**Exercise**
All entries are to be quoted exactly; the images stay out of the copy.

┌──

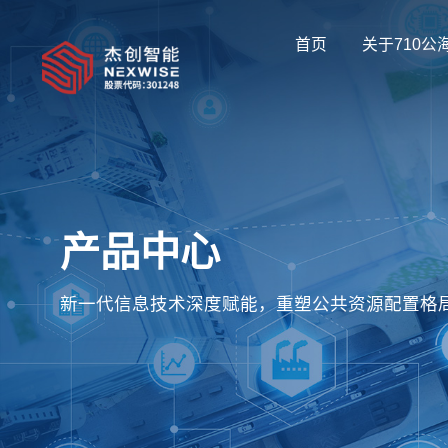
首页
关于710公
产品中心
新一代信息技术深度赋能，重塑公共资源配置格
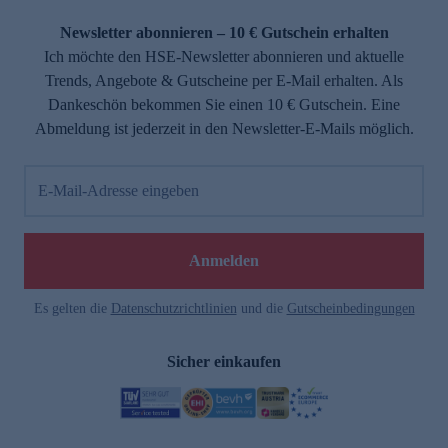
Newsletter abonnieren – 10 € Gutschein erhalten
Ich möchte den HSE-Newsletter abonnieren und aktuelle
Trends, Angebote & Gutscheine per E-Mail erhalten. Als
Dankeschön bekommen Sie einen 10 € Gutschein. Eine
Abmeldung ist jederzeit in den Newsletter-E-Mails möglich.
E-Mail-Adresse eingeben
Anmelden
Es gelten die
Datenschutzrichtlinien
und die
Gutscheinbedingungen
Sicher einkaufen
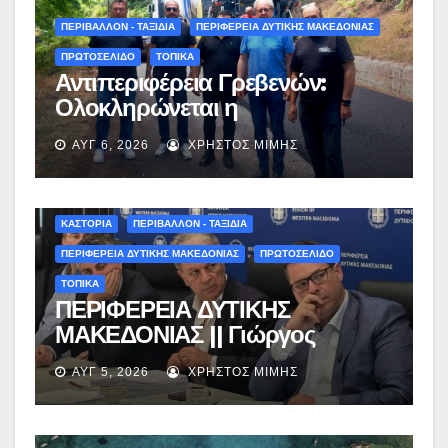
ΠΕΡΙΒΑΛΛΟΝ - ΤΑΞΙΔΙΑ
ΠΕΡΙΦΕΡΕΙΑ ΔΥΤΙΚΗΣ ΜΑΚΕΔΟΝΙΑΣ
ΠΡΩΤΟΣΕΛΙΔΟ
ΤΟΠΙΚΑ
Αντιπεριφέρεια Γρεβενών:
Ολοκληρώνεται η
ασφαλτόστρωση της οδού
ΑΥΓ 6, 2026
ΧΡΉΣΤΟΣ ΜΊΜΗΣ
Περιβόλι – Αβδέλλα
ΚΑΣΤΟΡΙΑ
ΠΕΡΙΒΑΛΛΟΝ - ΤΑΞΙΔΙΑ
ΠΕΡΙΦΕΡΕΙΑ ΔΥΤΙΚΗΣ ΜΑΚΕΔΟΝΙΑΣ
ΠΡΩΤΟΣΕΛΙΔΟ
ΤΟΠΙΚΑ
ΠΕΡΙΦΕΡΕΙΑ ΔΥΤΙΚΗΣ
ΜΑΚΕΔΟΝΙΑΣ || Γιώργος
Αμανατίδης για Φράγμα
ΑΥΓ 5, 2026
ΧΡΉΣΤΟΣ ΜΊΜΗΣ
Νεστορίου: «Η δέσμευσή μας
γίνεται πράξη με εξασφαλισμένη
χρηματοδότηση»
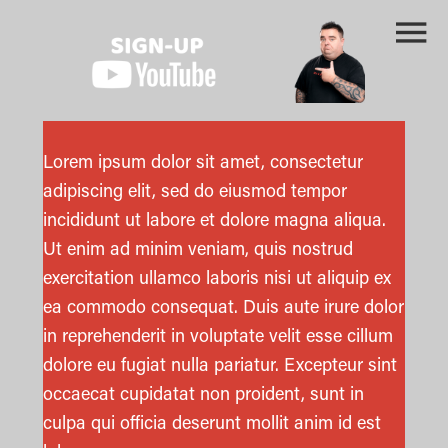
Lorem ipsum dolor sit amet, consectetur
adipiscing elit, sed do eiusmod tempor
incididunt ut labore et dolore magna aliqua.
Ut enim ad minim veniam, quis nostrud
exercitation ullamco laboris nisi ut aliquip ex
ea commodo consequat. Duis aute irure dolor
in reprehenderit in voluptate velit esse cillum
dolore eu fugiat nulla pariatur. Excepteur sint
occaecat cupidatat non proident, sunt in
culpa qui officia deserunt mollit anim id est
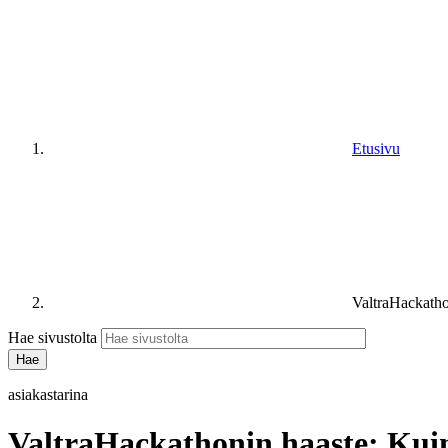
Etusivu
ValtraHackatho
Hae sivustolta
asiakastarina
ValtraHackathonin haaste: Kui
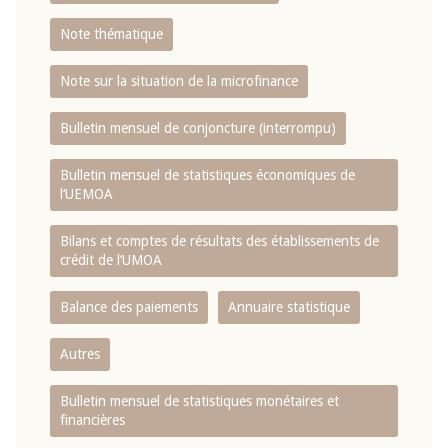
Note thématique
Note sur la situation de la microfinance
Bulletin mensuel de conjoncture (interrompu)
Bulletin mensuel de statistiques économiques de
l‘UEMOA
Bilans et comptes de résultats des établissements de
crédit de l‘UMOA
Balance des paiements
Annuaire statistique
Autres
Bulletin mensuel de statistiques monétaires et
financières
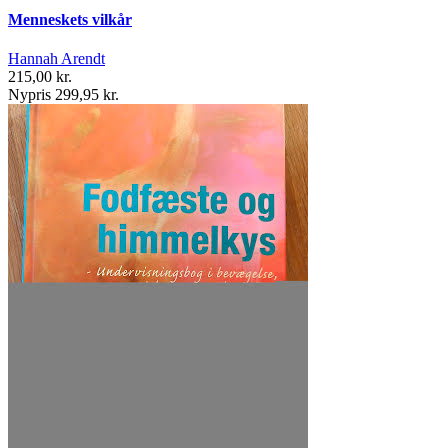
Menneskets vilkår
Hannah Arendt
215,00 kr.
Nypris 299,95 kr.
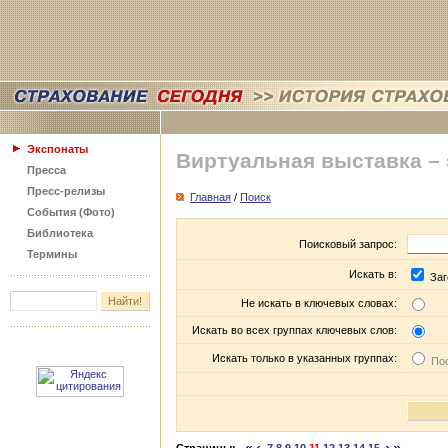
Экспонаты
Виртуальная выставка –
Пресса
Пресс-релизы
Главная
/
Поиск
События (Фото)
Библиотека
Поисковый запрос:
Термины
Искать в:
Заг
Не искать в ключевых словах:
Искать во всех группах ключевых слов:
Искать только в указанных группах:
Пос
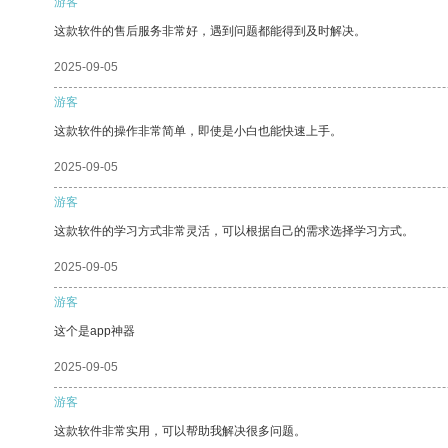
游客
这款软件的售后服务非常好，遇到问题都能得到及时解决。
2025-09-05
游客
这款软件的操作非常简单，即使是小白也能快速上手。
2025-09-05
游客
这款软件的学习方式非常灵活，可以根据自己的需求选择学习方式。
2025-09-05
游客
这个是app神器
2025-09-05
游客
这款软件非常实用，可以帮助我解决很多问题。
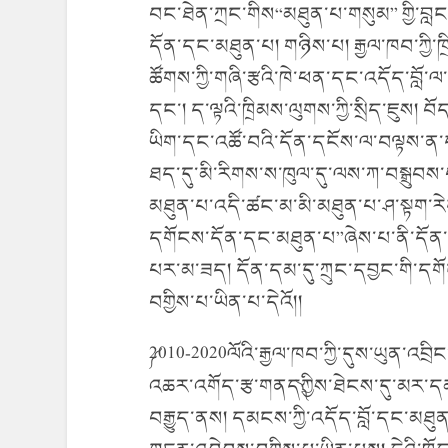
བང་ཐེན་ཀྲང་གིས“མཐུན་པ་གསུམ” གྱི་བླང་
དོན་དང་མཐུན་པ། གཉིས་པ། རྒྱལ་ཁབ་ཀྱི
ཚོགས་ཀྱི་གཞི་རྩའི་ཁེ་ཕན་དང་འདོད་བློ་ལ་
དང་། ད་ལྟའི་ཁྲིམས་ལུགས་ཀྱི་སྲིད་ཇུས། བ
ཡིག་དང་འཚོ་བའི་དོན་དངོས་ལ་བལྟས་ན་ད
ཐད་དུ་མི་རིགས་ས་ཁུལ་དུ་ལས་ཀ་བསྒྲུབ
མཐུན་པ་འདི་ཚང་མ་མི་མཐུན་པ་ཤ་སྟག་རེ
དགོངས་དོན་དང་མཐུན་པ”ཞེས་པ་ནི་དོན་
པར་མ་ཟད། དོན་དམ་དུ་ཀྲུང་དབྱང་གི་ད
བགྱིས་པ་ཡིན་པ་དེའོ།།
༼2010-2020ལོའི་རྒྱལ་ཁབ་ཀྱི་དུས་ཡུན་འབྲིང
འཆར་འགོད་རྩ་གནད༽ཀྱིས་ཐེངས་དུ་མར་དམ
བརྒྱུད་ནས། དམངས་ཀྱི་འདོད་བློ་དང་མཐུན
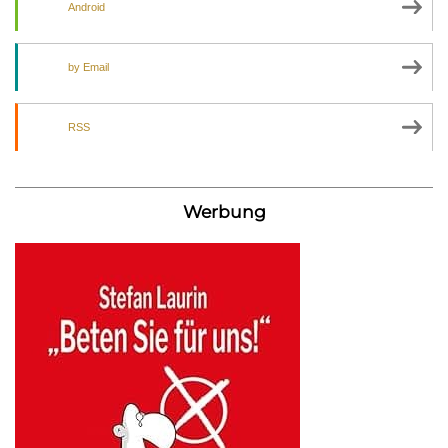
Android
by Email
RSS
Werbung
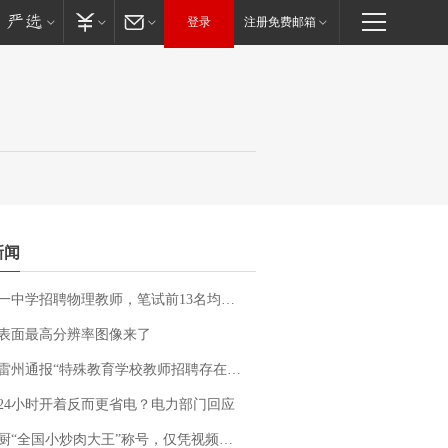
登录
注册免费邮箱
新闻
招聘物理教师，笔试前13名均遭淘汰？教育局：已叫停招聘，成立调查组全面核查
表面最高分辨率图像来了
通报“特殊教育学校教师招聘存在违规行为”：已启动问责程序 副校长被停职
24小时开着反而更省电？电力部门回应
“全国小炒肉大王”称号，仅凭视频评出？中国烹饪协会回应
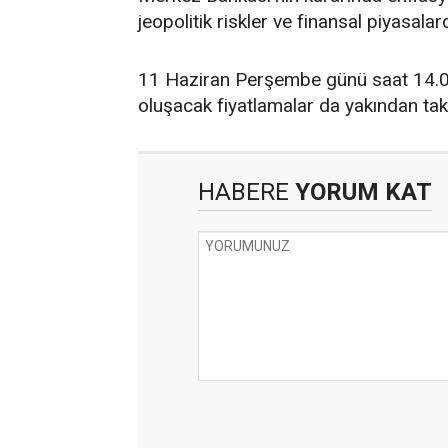
jeopolitik riskler ve finansal piyasala
11 Haziran Perşembe günü saat 14.00
oluşacak fiyatlamalar da yakından tak
HABERE
YORUM KAT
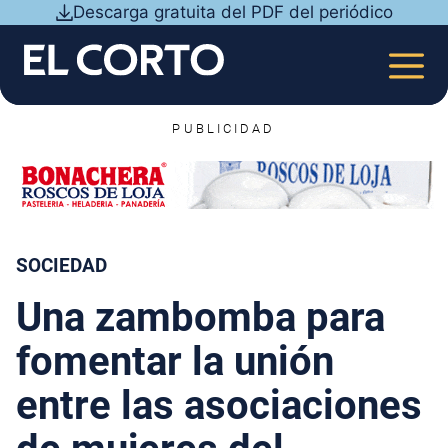
Saltar
Descarga gratuita del PDF del periódico
al
contenido
MEN
PUBLICIDAD
SOCIEDAD
Una zambomba para
fomentar la unión
entre las asociaciones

└──

**Solution**
首页
关于710公
产品中心
新一代信息技术深度赋能，重塑公共资源配置格
Newsletter abonnieren – 10 € Gutschein erhalten
Ich möchte den HSE-Newsletter abonnieren und aktuelle
Trends, Angebote & Gutscheine per E-Mail erhalten. Als
Dankeschön bekommen Sie einen 10 € Gutschein. Eine
Abmeldung ist jederzeit in den Newsletter-E-Mails möglich.
E-Mail-Adresse eingeben
Anmelden
Es gelten die
Datenschutzrichtlinien
und die
Gutscheinbedingungen
Sicher einkaufen
ΠΕΡΙΒΑΛΛΟΝ - ΤΑΞΙΔΙΑ
ΠΕΡΙΦΕΡΕΙΑ ΔΥΤΙΚΗΣ ΜΑΚΕΔΟΝΙΑΣ
ΠΡΩΤΟΣΕΛΙΔΟ
ΤΟΠΙΚΑ
Αντιπεριφέρεια Γρεβενών:
Ολοκληρώνεται η
ασφαλτόστρωση της οδού
ΑΥΓ 6, 2026
ΧΡΉΣΤΟΣ ΜΊΜΗΣ
Περιβόλι – Αβδέλλα
ΚΑΣΤΟΡΙΑ
ΠΕΡΙΒΑΛΛΟΝ - ΤΑΞΙΔΙΑ
ΠΕΡΙΦΕΡΕΙΑ ΔΥΤΙΚΗΣ ΜΑΚΕΔΟΝΙΑΣ
ΠΡΩΤΟΣΕΛΙΔΟ
ΤΟΠΙΚΑ
ΠΕΡΙΦΕΡΕΙΑ ΔΥΤΙΚΗΣ
ΜΑΚΕΔΟΝΙΑΣ || Γιώργος
Αμανατίδης για Φράγμα
ΑΥΓ 5, 2026
ΧΡΉΣΤΟΣ ΜΊΜΗΣ
Νεστορίου: «Η δέσμευσή μας
γίνεται πράξη με εξασφαλισμένη
χρηματοδότηση»
Lorem ipsum dolor sit amet, consectetur
adipiscing elit, sed do eiusmod tempor
incididunt ut labore et dolore magna aliqua.
Ut enim ad minim veniam, quis nostrud
exercitation ullamco laboris nisi ut aliquip ex
ea commodo consequat. Duis aute irure dolor
in reprehenderit in voluptate velit esse cillum
dolore eu fugiat nulla pariatur. Excepteur sint
occaecat cupidatat non proident, sunt in
culpa qui officia deserunt mollit anim id est
Etusivu
ValtraHackatho
Hae sivustolta
asiakastarina
ValtraHackathonin haaste: Kui
Note thématique
Note sur la situation de la microfinance
Bulletin mensuel de conjoncture (interrompu)
Bulletin mensuel de statistiques économiques de
l‘UEMOA
Bilans et comptes de résultats des établissements de
crédit de l‘UMOA
Balance des paiements
Annuaire statistique
Autres
Bulletin mensuel de statistiques monétaires et
financières
Menneskets vilkår
Hannah Arendt
215,00 kr.
Nypris 299,95 kr.
Экспонаты
Виртуальная выставка –
Пресса
Пресс-релизы
Главная
/
Поиск
События (Фото)
Библиотека
Поисковый запрос:
Термины
Искать в:
Заг
Не искать в ключевых словах:
Искать во всех группах ключевых слов:
Искать только в указанных группах:
Пос
游客
这款软件的售后服务非常好，遇到问题都能得到及时解决。
2025-09-05
游客
这款软件的操作非常简单，即使是小白也能快速上手。
2025-09-05
游客
这款软件的学习方式非常灵活，可以根据自己的需求选择学习方式。
2025-09-05
游客
这个是app神器
2025-09-05
游客
这款软件非常实用，可以帮助我解决很多问题。
བང་ཐེན་ཀྲང་གིས“མཐུན་པ་གསུམ” གྱི་བླང་
དོན་དང་མཐུན་པ། གཉིས་པ། རྒྱལ་ཁབ་ཀྱི
ཚོགས་ཀྱི་གཞི་རྩའི་ཁེ་ཕན་དང་འདོད་བློ་ལ་
དང་། ད་ལྟའི་ཁྲིམས་ལུགས་ཀྱི་སྲིད་ཇུས། བ
ཡིག་དང་འཚོ་བའི་དོན་དངོས་ལ་བལྟས་ན་ད
ཐད་དུ་མི་རིགས་ས་ཁུལ་དུ་ལས་ཀ་བསྒྲུབ
མཐུན་པ་འདི་ཚང་མ་མི་མཐུན་པ་ཤ་སྟག་རེ
དགོངས་དོན་དང་མཐུན་པ”ཞེས་པ་ནི་དོན་
པར་མ་ཟད། དོན་དམ་དུ་ཀྲུང་དབྱང་གི་ད
བགྱིས་པ་ཡིན་པ་དེའོ།།
༼2010-2020ལོའི་རྒྱལ་ཁབ་ཀྱི་དུས་ཡུན་འབྲིང
འཆར་འགོད་རྩ་གནད༽ཀྱིས་ཐེངས་དུ་མར་དམ
བརྒྱུད་ནས། དམངས་ཀྱི་འདོད་བློ་དང་མཐུན
Android
by Email
RSS
Werbung
登录
注册免费邮箱
新闻
招聘物理教师，笔试前13名均遭淘汰？教育局：已叫停招聘，成立调查组全面核查
表面最高分辨率图像来了
通报“特殊教育学校教师招聘存在违规行为”：已启动问责程序 副校长被停职
24小时开着反而更省电？电力部门回应
“全国小炒肉大王”称号，仅凭视频评出？中国烹饪协会回应
jeopolitik riskler ve finansal piyasala
11 Haziran Perşembe günü saat 14.00
oluşacak fiyatlamalar da yakından tak
HABERE
YORUM KAT
Saltar
Descarga gratuita del PDF del periódico
al
contenido
MEN
PUBLICIDAD
SOCIEDAD
Una zambomba para
fomentar la unión
entre las asociaciones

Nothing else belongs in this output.